• **Task item**
Skip all lines in the entries below that come before the one containing "[657,329,843,346] mediengruppe_bitnik ->". Repeat that line and the rest exactly.

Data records

__________

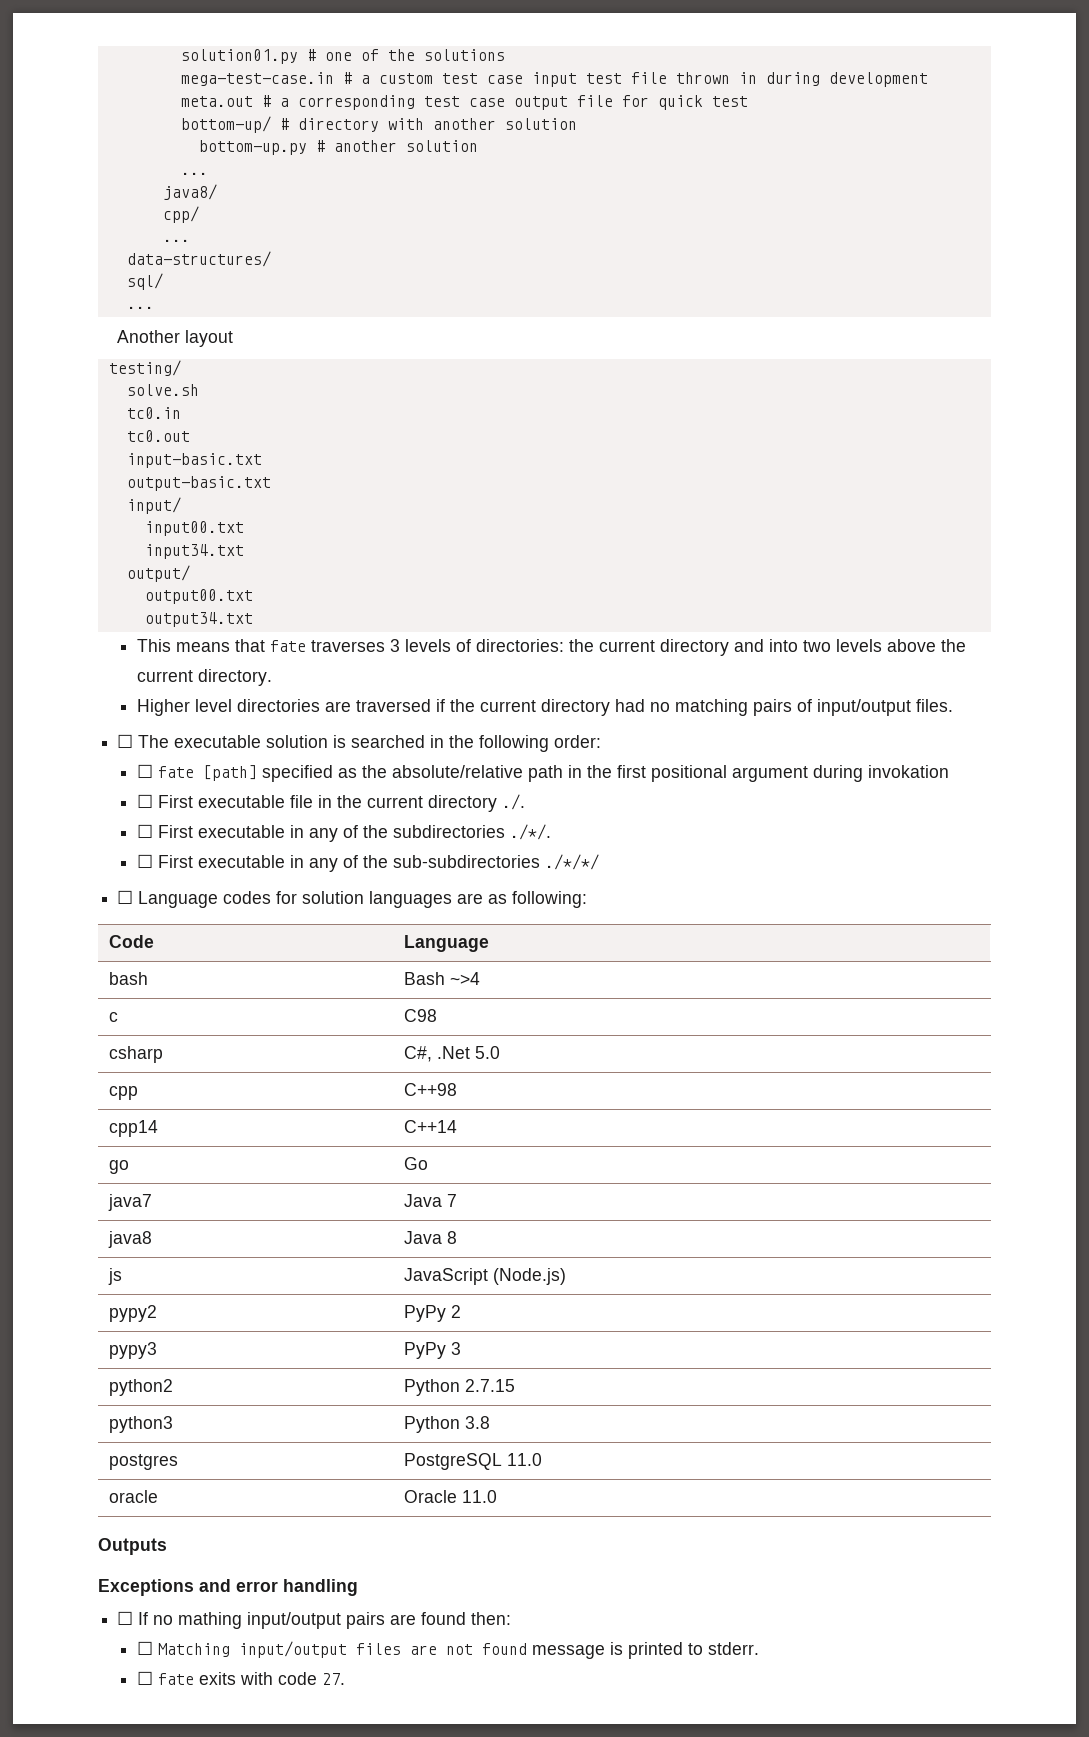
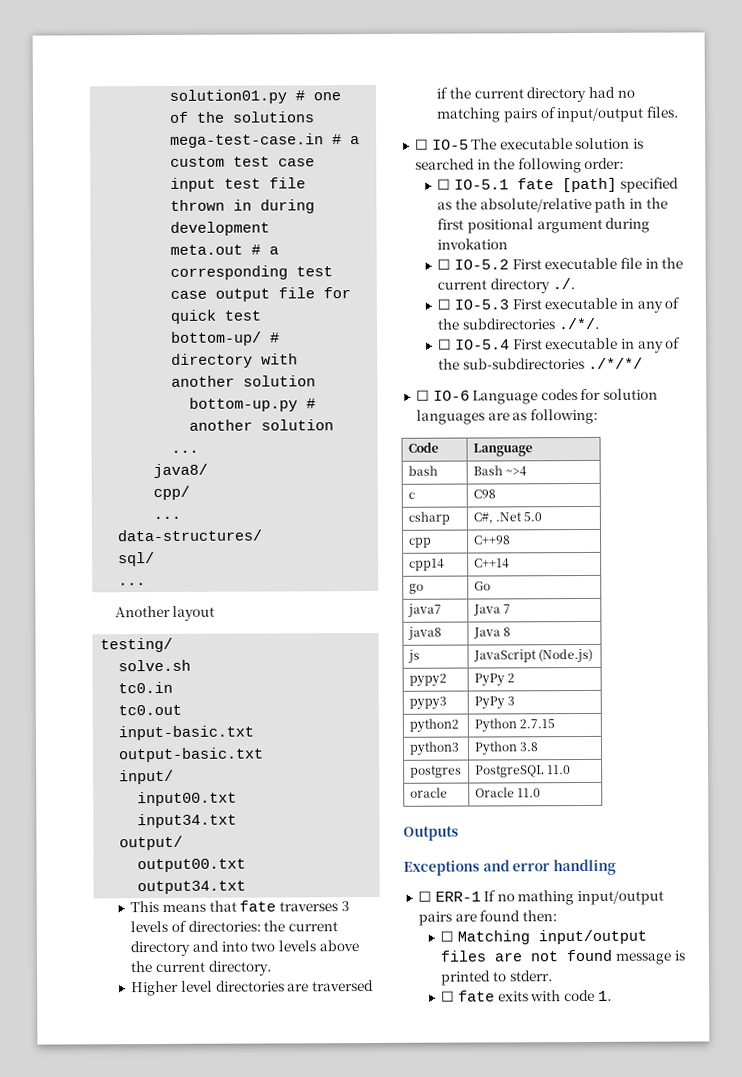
(134, 741) none -> [431,139,469,150] IO-5
(153, 771) none -> [454,179,510,190] IO-5.1
(153, 801) none -> [454,259,510,270] IO-5.2
(153, 831) none -> [454,299,510,310] IO-5.3
(153, 861) none -> [455,339,511,350] IO-5.4
(134, 897) none -> [432,390,470,401] IO-6
(134, 1618) none -> [434,891,481,902] ERR-1
[321,1673,345,1685] 27. -> [597,990,612,1001] 1.

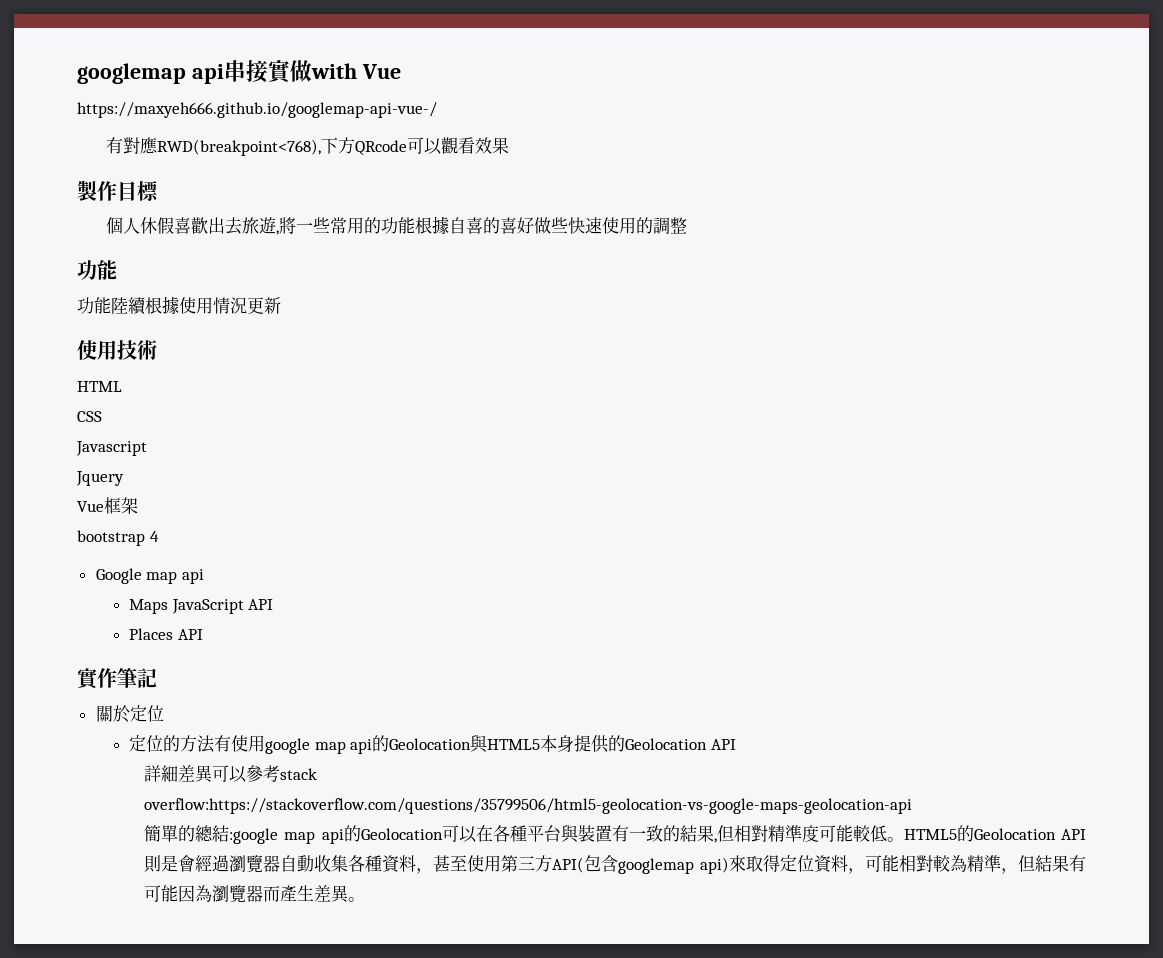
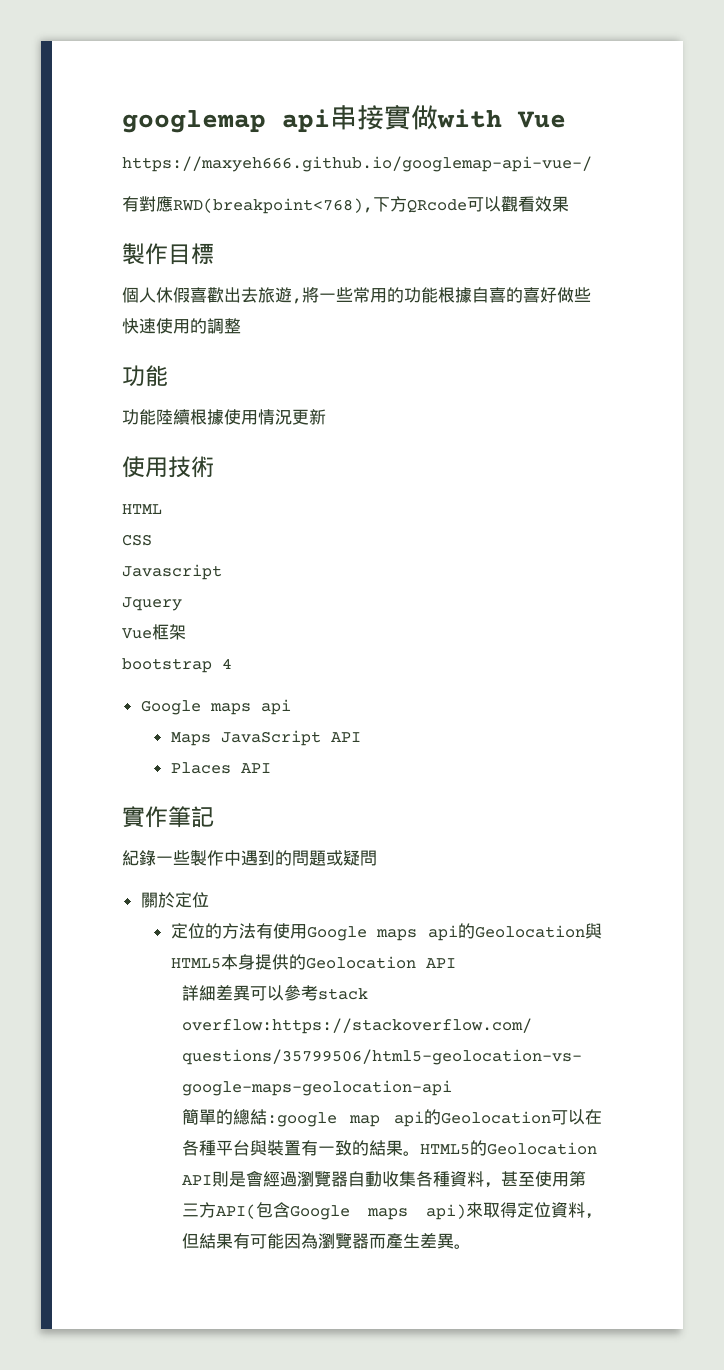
[146,571,178,584] map -> [209,703,251,715] maps
(157, 678) none -> [122,850,377,866] // 紀錄一些製作中遇到的問題或疑問
[264,738,346,754] google map -> [306,926,418,941] Google maps
[713,825,887,843] ,但相對精準度可能較低 -> (403, 1148) none
[617,858,694,874] googlemap -> [289,1205,408,1220] Google maps
[865,855,1018,874] 可能相對較為精準， -> (602, 1216) none

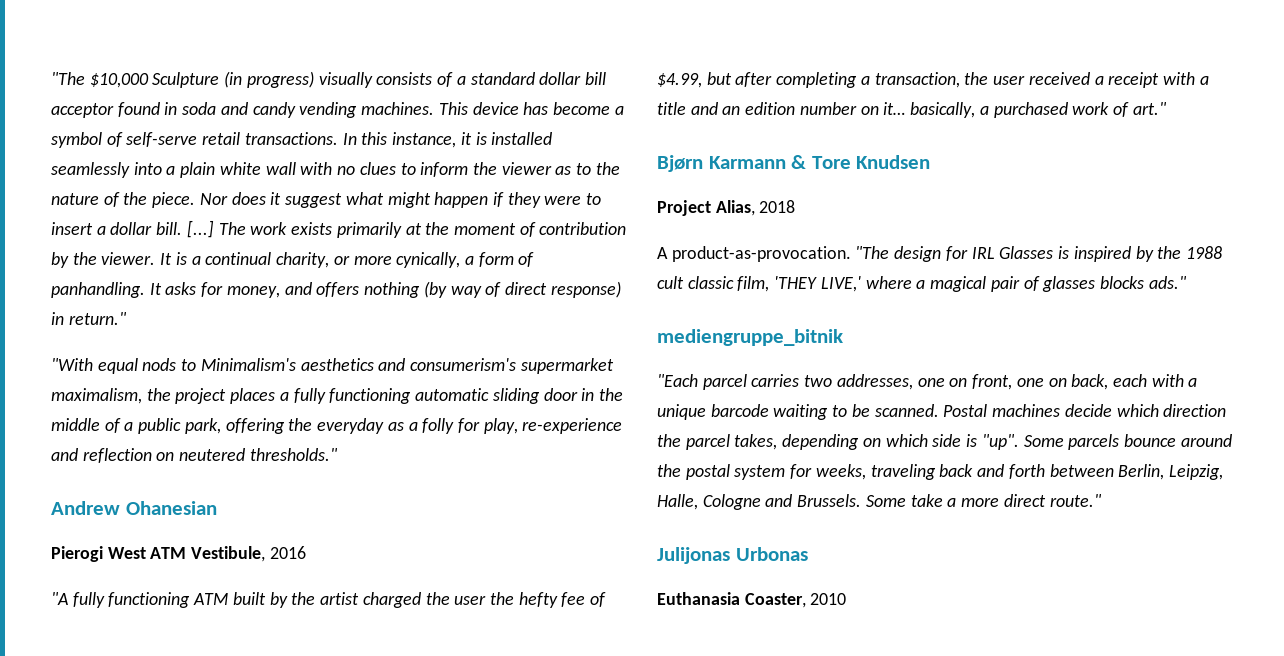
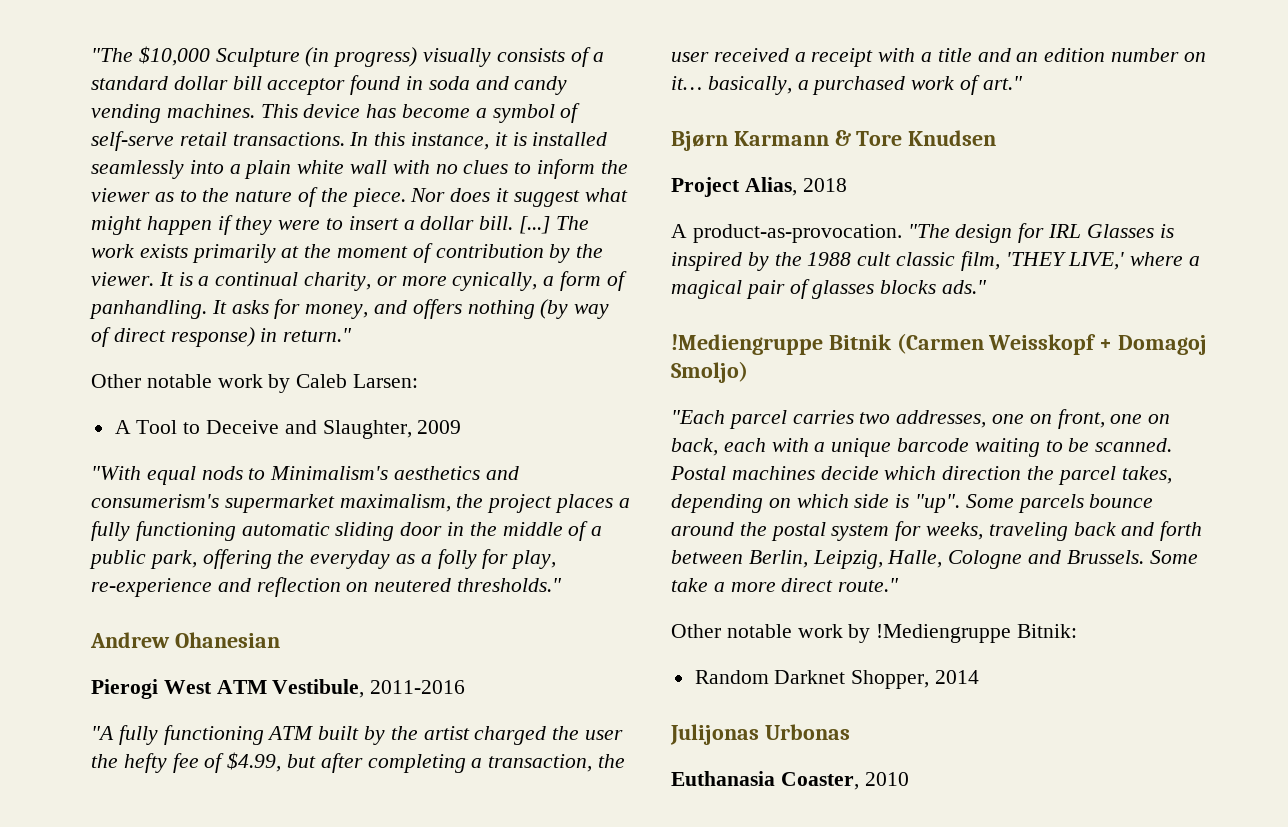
(127, 318) none -> [91,374,419,393] [114,420,462,439] // Other notable work by Caleb Larsen: // A Tool to Deceive and Slaughter, 2009
[269,546,306,559] 2016 -> [370,680,466,694] 2011-2016
[657,329,843,346] mediengruppe_bitnik -> [671,333,1208,355] [671,361,748,383] !Mediengruppe Bitnik (Carmen Weisskopf + Domagoj Smoljo)
(1102, 500) none -> [671,624,1078,643] [694,670,980,689] // Other notable work by !Mediengruppe Bitnik: // Random Darknet Shopper, 2014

__________

• **Answer**
[657,329,843,346] mediengruppe_bitnik -> [671,333,1208,355] [671,361,748,383] !Mediengruppe Bitnik (Carmen Weisskopf + Domagoj Smoljo)
(1102, 500) none -> [671,624,1078,643] [694,670,980,689] // Other notable work by !Mediengruppe Bitnik: // Random Darknet Shopper, 2014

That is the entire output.